Artefacts’ of the accountability strategy (continued)

 • How and by whom is information recorded in the MDR instrument(s)? Are there safeguards against misrepresentation of the facts by duty bearers who either have vested interests or have ended up contributing to the death? If so, what? What is the quality of the information that is gathered?

 • Who analyses the information gathered through the MDR instrument(s)? Are all sources of information considered, and is a 360-degree approach used? If not, how is the quality of the analytical outputs emerging from this exercise likely to be affected? (e.g., verdicts on the medical cause(s) of death, social and/or health system factors contributing to death)

 • How, where and by whom are the MDR results reviewed? In what spirit are the reviews conducted? How are medical errors and familial failures viewed by reviewer(s)? What responses do they typically evoke?

 • Are corrective actions identified for the health system and the community? How and by whom? What types of actions have tended to be identified?

 • How does the MDR reinforce or contest the power and/or position of individuals who bear the biggest responsibility for maternal safety?

Incentives and disincentives to different actors and their resulting behaviour patterns

 • What do family members as well as attending doctors, nurses and other health staff stand to lose if they are implicated in the death?

 • How do they respond to real or feared penalties that are meted out to “guilty parties” as part of the MDRs? (e.g., by misrepresenting facts; preventing others from reporting information; doctoring records to indicate causes of death that are unpreventable, etc.)? How is such behaviour justified?

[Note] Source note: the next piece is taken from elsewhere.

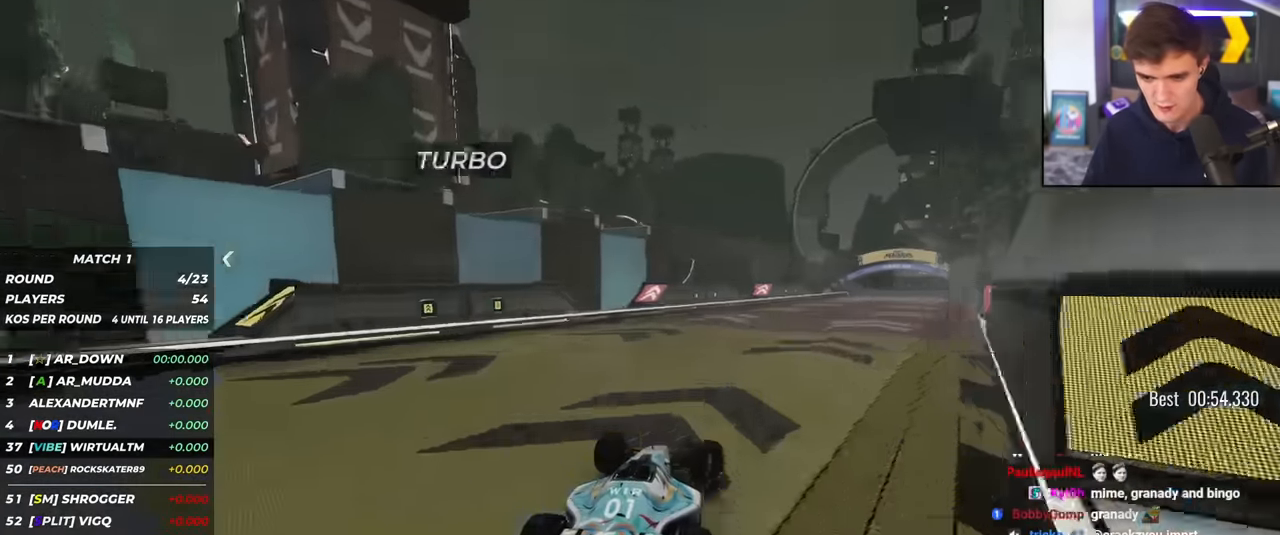
{"keys": ["right", "up"], "events": [[150, "right", "up"], [433, "right", "down"]]}
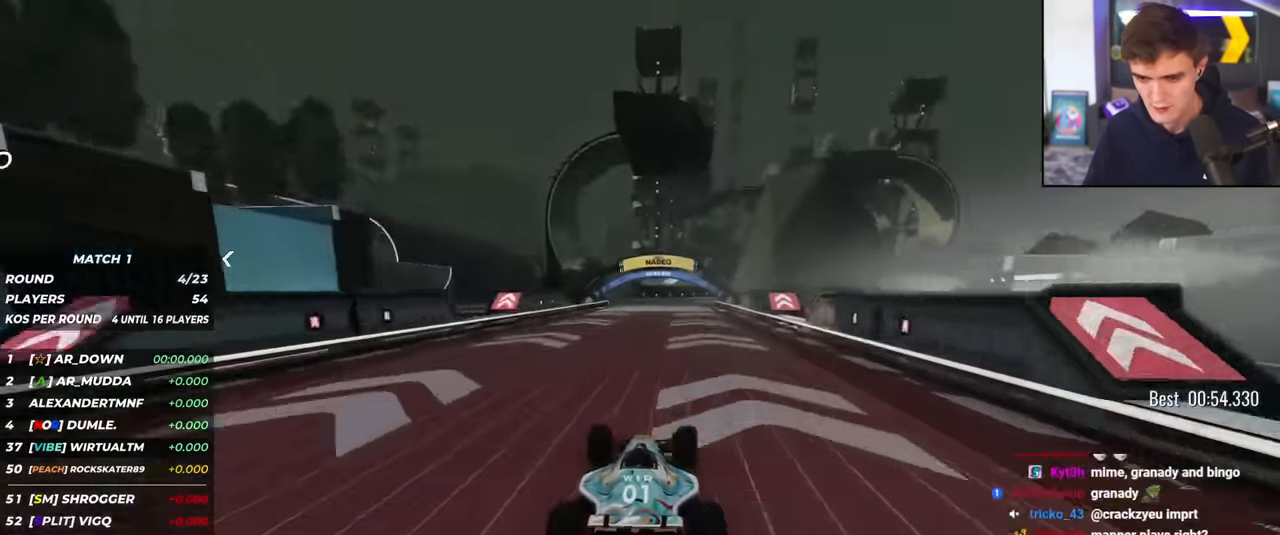
{"keys": ["up"], "events": [[34, "right", "up"], [401, "right", "down"], [501, "right", "up"]]}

 • What are the implications of a maternal death for the health care facility’s leadership (e.g., drop in the facility’s rating; scrutiny by peers or superiors in the health bureaucracy; loss of face among peers; no difference; etc.)?

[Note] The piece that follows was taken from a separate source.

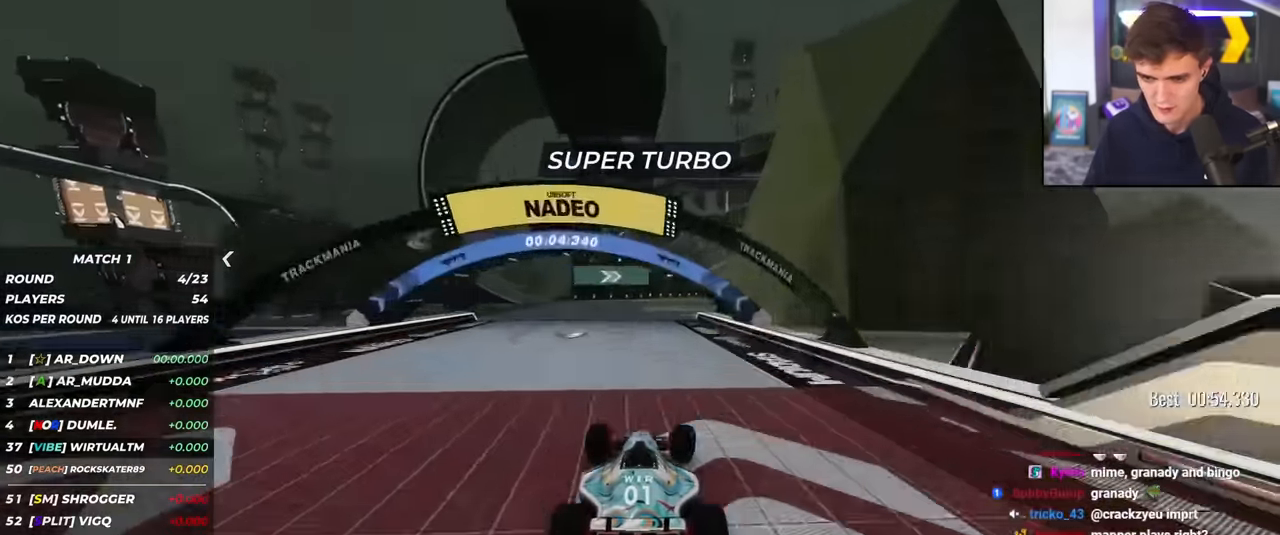
{"keys": ["up"], "events": [[83, "right", "down"], [316, "right", "up"], [416, "right", "down"], [466, "right", "up"]]}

 • How do these leaders respond to other obstetric emergencies occurring in their facilities (e.g., not admitting women in need of care that can be provided by the facility; referrals to ensure that women don’t die in their facility, etc.)? How is such behaviour justified?

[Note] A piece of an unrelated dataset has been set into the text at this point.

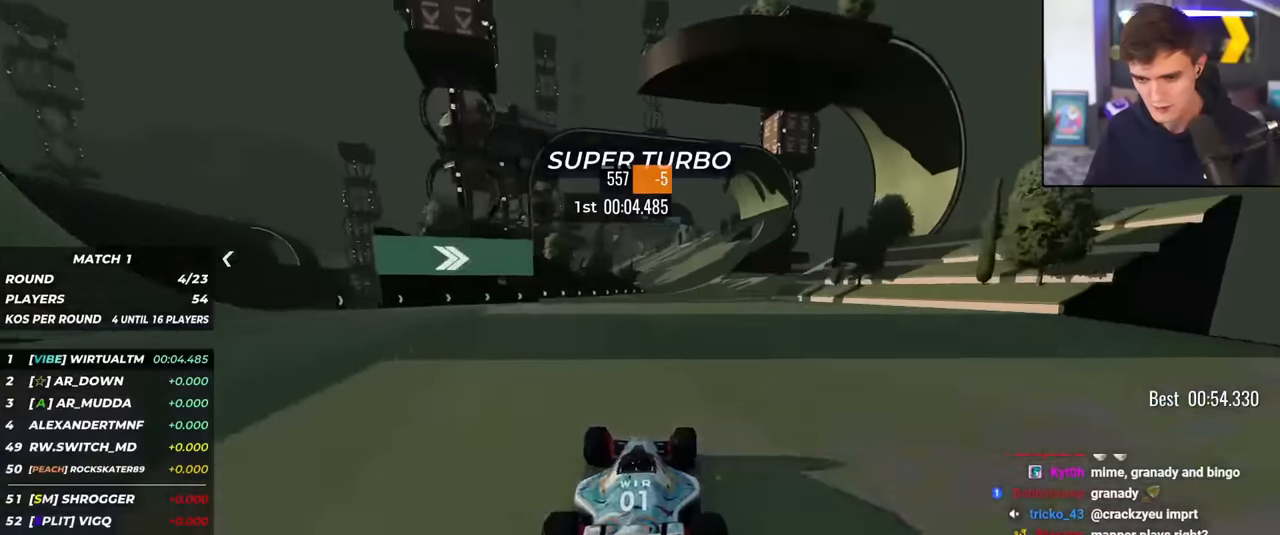
{"keys": ["up"], "events": [[384, "right", "down"], [434, "right", "up"]]}
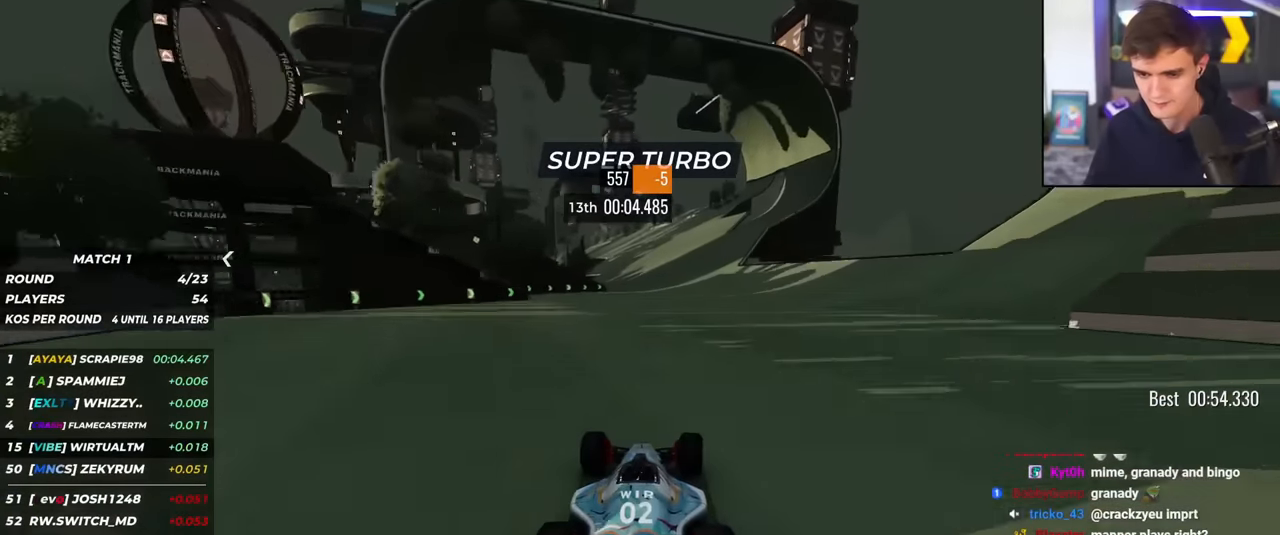
{"keys": ["left", "up"], "events": [[267, "right", "down"], [317, "right", "up"], [500, "left", "down"]]}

 • Are there any incentives or disincentives for family members, attending health providers and other individuals who were directly involved to provide complete information about the death, as they know it, and to willingly participate in the MDR? If so, what?

Consequences for the accountability strategy

 • Do MDRs fairly recreate the sequence of events leading to death and to what extent? Why and how?

 • Do MDRs allow health systems and communities to learn from and become more accountable for preventable maternal mortality and to what extent? Why and how?

 • Do MDRs provide redress to families of the women whose deaths could have been prevented? Why, how and to what extent?